Surprisingly little curiosity was expressed about the incident that had left Shawn dead, once I had related what I knew two or three times and it got around to all present. It was eerie, a portentous signifier of our true social condition beyond the conventions of a funeral. Nobody wanted to disturb Wayne Karp and his bunch any more than they would poke a nest of rattlesnakes with a stick. We all knew the apparatus of justice had dissolved. Heath Rucker, our good-for-nothing constable, didn’t come around that evening. For all anyone knew he was drunk or off fishing. Our mayor, Dale Murray, turned up among the later arrivals. He sought me out and cornered me and made a little show of saying, “We’re going to get to the bottom of this.”

“How,” I said. “By what kind of procedure.”

“We’ll convene a grand jury,” he said, “and you’ll testify.”

“I didn’t see a damn thing. And anyway have you noticed the county courts are suspended?”

“I don’t think Mr. Bullock will remain unmoved in the face of a cold-blooded murder.”

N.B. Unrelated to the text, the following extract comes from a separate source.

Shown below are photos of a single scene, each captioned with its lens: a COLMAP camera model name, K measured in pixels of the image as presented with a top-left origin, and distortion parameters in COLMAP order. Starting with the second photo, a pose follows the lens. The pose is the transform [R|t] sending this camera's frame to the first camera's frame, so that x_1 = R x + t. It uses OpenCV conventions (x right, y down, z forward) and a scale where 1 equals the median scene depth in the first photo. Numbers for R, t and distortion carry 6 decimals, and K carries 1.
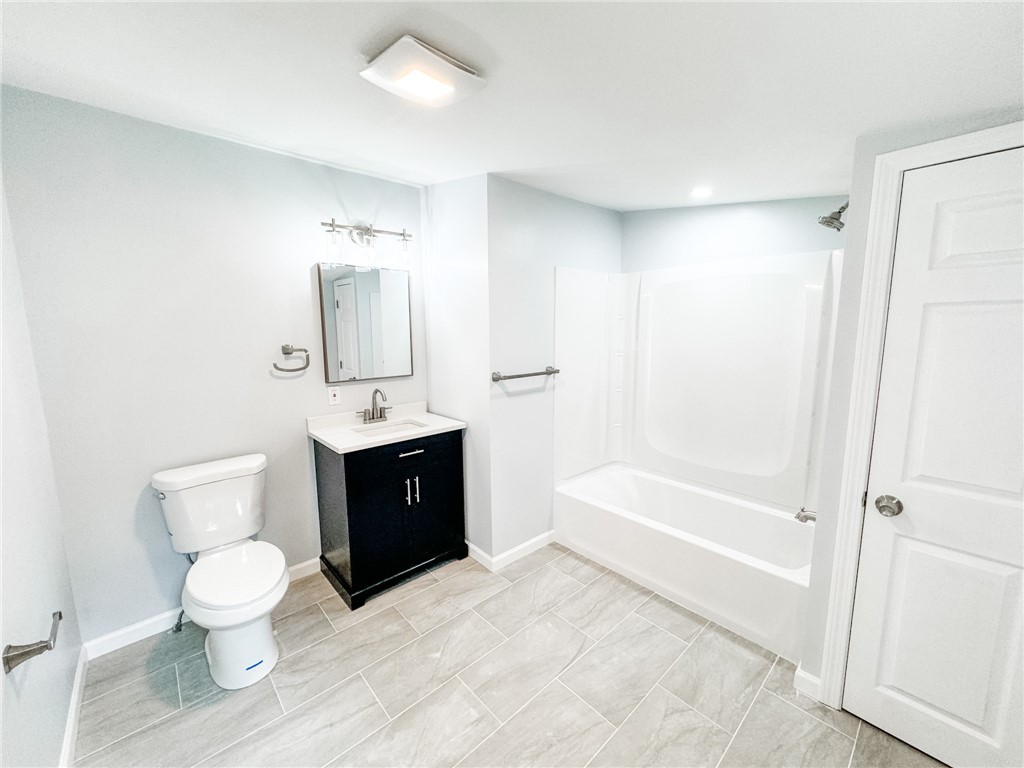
lens RADIAL K [[409.5, 0, 512.2], [0, 409.5, 383.6], [0, 0, 1]] dist [-0.002220, 0.000334]
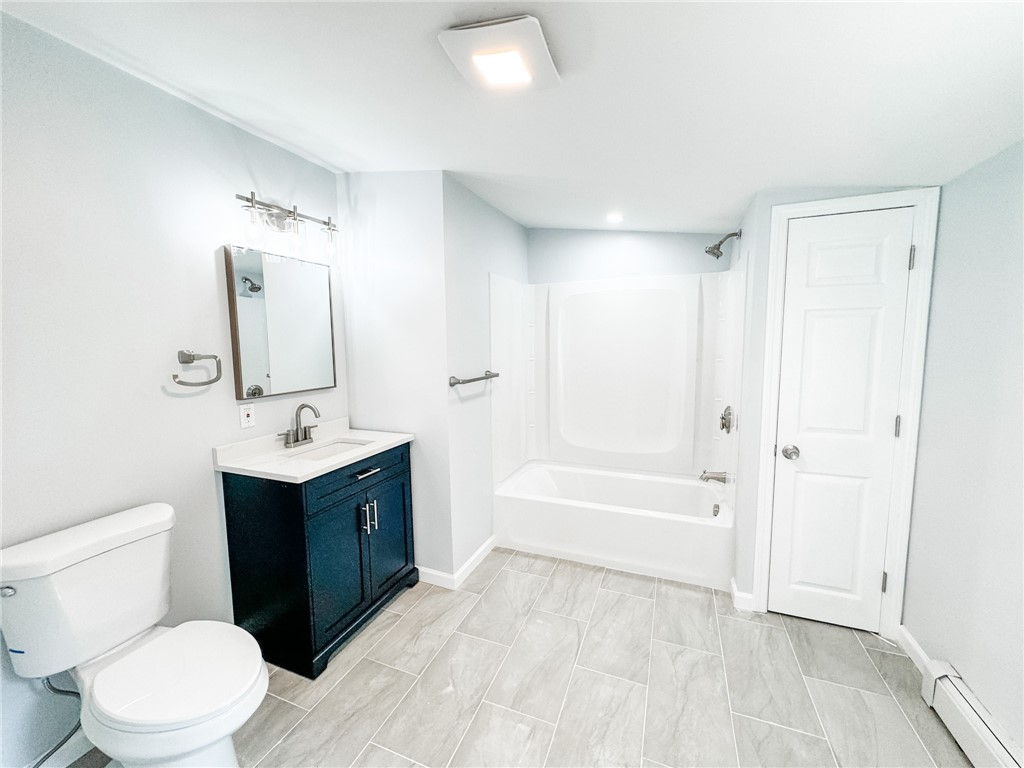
lens RADIAL K [[409.5, 0, 512.6], [0, 409.5, 383.5], [0, 0, 1]] dist [-0.002220, 0.000334]
pose [[0.900014, -0.047875, 0.433223, -0.343464], [0.064717, 0.997610, -0.024205, 0.021386], [-0.431029, 0.049822, 0.900962, 0.081445]]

“We’ll see about that,” I said. Dale Murray had once prosecuted a lawsuit against my father-in-law and ended up getting stung in a countersuit. Though he had turned up late at this impromptu wake, he was not altogether steady on his feet. “By the way,” I said, “I’d like to get to the bottom of how you happened to sell the high school to this Christian bunch that just landed.”

“They made an offer. I accepted.”

“On whose authority?”

“You look here. Nobody else in this burg takes an interest in civic affairs, yourself included. The building’s been empty for years and the roof is falling in. These people, whoever the hell they are, they’re going to keep the place from falling apart completely.”

Before I could ask him where the money was, Laura Holyrood, wife of Felix, who apparently had also been drinking some, came between us with a plate all loaded with a supper for Dale, and in her amorously restless way started flirting Dale up, making sure he noticed her substantial bosom. So that was as far as we got on the school matter. I excused myself and went and found Loren and some of our music circle. We had to discuss what hymns and pieces we might play at the funeral.